Technical Background
Understanding the technical background of the Calais Pipes Service is important, so that you may make full use of its features and understand its limitations.
Service Operation
The Calais Pipes Service is invoked from within a Yahoo! Pipes. When called it receives a list of RSS feed items, typically news stories. For each item there's a link to the full story, a title and a description. The title and description are usually displayed in the news reader for the user to examine. The link is followed when the user clicks on the item in the news reader.
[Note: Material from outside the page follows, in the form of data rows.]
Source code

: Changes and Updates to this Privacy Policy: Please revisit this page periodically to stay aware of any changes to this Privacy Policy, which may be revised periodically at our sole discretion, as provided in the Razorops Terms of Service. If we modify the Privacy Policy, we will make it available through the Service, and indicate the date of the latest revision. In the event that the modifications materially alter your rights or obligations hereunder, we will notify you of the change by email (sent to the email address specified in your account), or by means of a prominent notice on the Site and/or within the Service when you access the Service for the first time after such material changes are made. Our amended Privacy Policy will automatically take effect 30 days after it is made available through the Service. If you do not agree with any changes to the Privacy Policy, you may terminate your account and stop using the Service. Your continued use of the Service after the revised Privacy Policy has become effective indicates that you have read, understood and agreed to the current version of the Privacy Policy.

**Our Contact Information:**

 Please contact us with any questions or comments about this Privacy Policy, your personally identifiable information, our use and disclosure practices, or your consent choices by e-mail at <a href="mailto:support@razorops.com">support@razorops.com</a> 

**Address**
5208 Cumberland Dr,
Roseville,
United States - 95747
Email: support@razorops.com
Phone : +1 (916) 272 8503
When Calais Pipes Service receives the list of items it does the following for each item:
- Retrieve the original page by following the provided item's link
- Call the OpenCalais Web service with the page contents and retrieve semantic data
- Append
a short list of entities and events identified by OpenCalais - the chosen items are those that appeared most frequently in the text - Optionally replace the item's link with a link to the Semantic Proxy for a visual presentation of the semantic data
The result is then sent back to the calling Yahoo! Pipes.
Benefits
The resulting information is based not only on the information sent from the pipe. It is based on the full text of the story represented by the item. This means that the new item description, after the service processed the data, can include information that was not available before.
The pipe creator can then make use of the full range of the Yahoo! Pipes editor's features on the new data. For example, suppose you want to give special attention to items referencing Washington State. The word Washington may not have appeared at all in the item's title or in the short description. It may have appeared in the description referring to the city - Washington, DC - or as a person's last name.
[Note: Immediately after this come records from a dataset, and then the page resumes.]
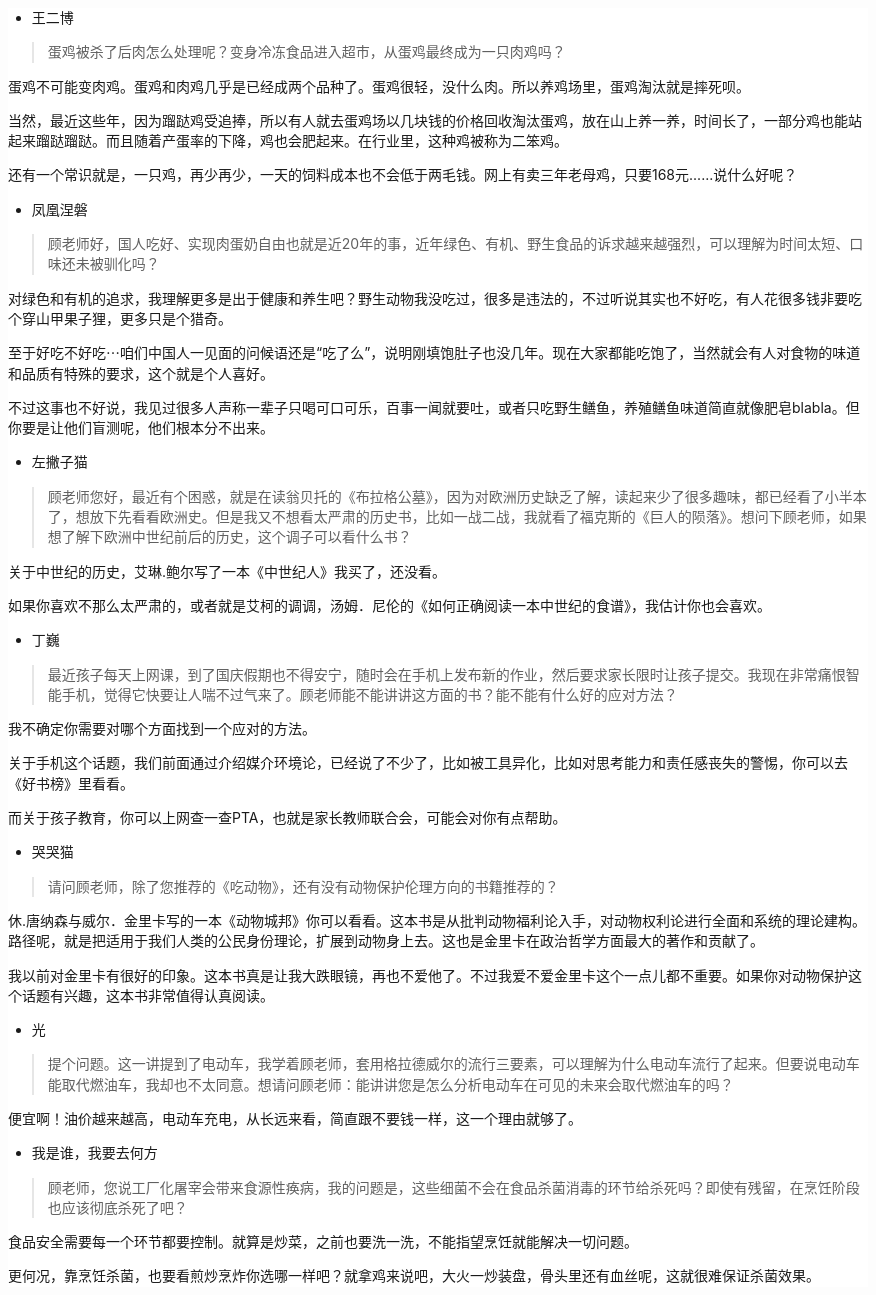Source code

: - 王二博

> 蛋鸡被杀了后肉怎么处理呢？变身冷冻食品进入超市，从蛋鸡最终成为一只肉鸡吗？

蛋鸡不可能变肉鸡。蛋鸡和肉鸡几乎是已经成两个品种了。蛋鸡很轻，没什么肉。所以养鸡场里，蛋鸡淘汰就是摔死呗。

当然，最近这些年，因为蹓跶鸡受追捧，所以有人就去蛋鸡场以几块钱的价格回收淘汰蛋鸡，放在山上养一养，时间长了，一部分鸡也能站起来蹓跶蹓跶。而且随着产蛋率的下降，鸡也会肥起来。在行业里，这种鸡被称为二笨鸡。

还有一个常识就是，一只鸡，再少再少，一天的饲料成本也不会低于两毛钱。网上有卖三年老母鸡，只要168元......说什么好呢？

- 凤凰涅磐

> 顾老师好，国人吃好、实现肉蛋奶自由也就是近20年的事，近年绿色、有机、野生食品的诉求越来越强烈，可以理解为时间太短、口味还未被驯化吗？

对绿色和有机的追求，我理解更多是出于健康和养生吧？野生动物我没吃过，很多是违法的，不过听说其实也不好吃，有人花很多钱非要吃个穿山甲果子狸，更多只是个猎奇。

至于好吃不好吃⋯咱们中国人一见面的问候语还是“吃了么”，说明刚填饱肚子也没几年。现在大家都能吃饱了，当然就会有人对食物的味道和品质有特殊的要求，这个就是个人喜好。

不过这事也不好说，我见过很多人声称一辈子只喝可口可乐，百事一闻就要吐，或者只吃野生鳝鱼，养殖鳝鱼味道简直就像肥皂blabla。但你要是让他们盲测呢，他们根本分不出来。

- 左撇子猫

> 顾老师您好，最近有个困惑，就是在读翁贝托的《布拉格公墓》，因为对欧洲历史缺乏了解，读起来少了很多趣味，都已经看了小半本了，想放下先看看欧洲史。但是我又不想看太严肃的历史书，比如一战二战，我就看了福克斯的《巨人的陨落》。想问下顾老师，如果想了解下欧洲中世纪前后的历史，这个调子可以看什么书？

关于中世纪的历史，艾琳.鲍尔写了一本《中世纪人》我买了，还没看。

如果你喜欢不那么太严肃的，或者就是艾柯的调调，汤姆．尼伦的《如何正确阅读一本中世纪的食谱》，我估计你也会喜欢。

- 丁巍

> 最近孩子每天上网课，到了国庆假期也不得安宁，随时会在手机上发布新的作业，然后要求家长限时让孩子提交。我现在非常痛恨智能手机，觉得它快要让人喘不过气来了。顾老师能不能讲讲这方面的书？能不能有什么好的应对方法？

我不确定你需要对哪个方面找到一个应对的方法。

关于手机这个话题，我们前面通过介绍媒介环境论，已经说了不少了，比如被工具异化，比如对思考能力和责任感丧失的警惕，你可以去《好书榜》里看看。

而关于孩子教育，你可以上网查一查PTA，也就是家长教师联合会，可能会对你有点帮助。

- 哭哭猫

> 请问顾老师，除了您推荐的《吃动物》，还有没有动物保护伦理方向的书籍推荐的？

休.唐纳森与威尔．金里卡写的一本《动物城邦》你可以看看。这本书是从批判动物福利论入手，对动物权利论进行全面和系统的理论建构。路径呢，就是把适用于我们人类的公民身份理论，扩展到动物身上去。这也是金里卡在政治哲学方面最大的著作和贡献了。

我以前对金里卡有很好的印象。这本书真是让我大跌眼镜，再也不爱他了。不过我爱不爱金里卡这个一点儿都不重要。如果你对动物保护这个话题有兴趣，这本书非常值得认真阅读。

- 光

> 提个问题。这一讲提到了电动车，我学着顾老师，套用格拉德威尔的流行三要素，可以理解为什么电动车流行了起来。但要说电动车能取代燃油车，我却也不太同意。想请问顾老师：能讲讲您是怎么分析电动车在可见的未来会取代燃油车的吗？

便宜啊！油价越来越高，电动车充电，从长远来看，简直跟不要钱一样，这一个理由就够了。

- 我是谁，我要去何方

> 顾老师，您说工厂化屠宰会带来食源性痪病，我的问题是，这些细菌不会在食品杀菌消毒的环节给杀死吗？即使有残留，在烹饪阶段也应该彻底杀死了吧？

食品安全需要每一个环节都要控制。就算是炒菜，之前也要洗一洗，不能指望烹饪就能解决一切问题。

更何况，靠烹饪杀菌，也要看煎炒烹炸你选哪一样吧？就拿鸡来说吧，大火一炒装盘，骨头里还有血丝呢，这就很难保证杀菌效果。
If you place a filter (a module available in the Yahoo! Pipes editor) before the call to Calais you may miss items you intended your filter to get. Or you may find that your filter handles irrelevant items. If you place the filter after the Calais call, you can make the filter more accurate and your Yahoo! Pipes more relevant.
Limitations
The benefits come at a price. The process of fetching the original story text from the Web and then sending it over to Calais for processing consumes time and bandwidth.
As a result, the retrieval of an RSS feed that contains many items may take as long as 60 seconds, sometimes more.
Keep this in mind when you design your pipe. It might make more sense to call Calais on fewer items than the entire feed.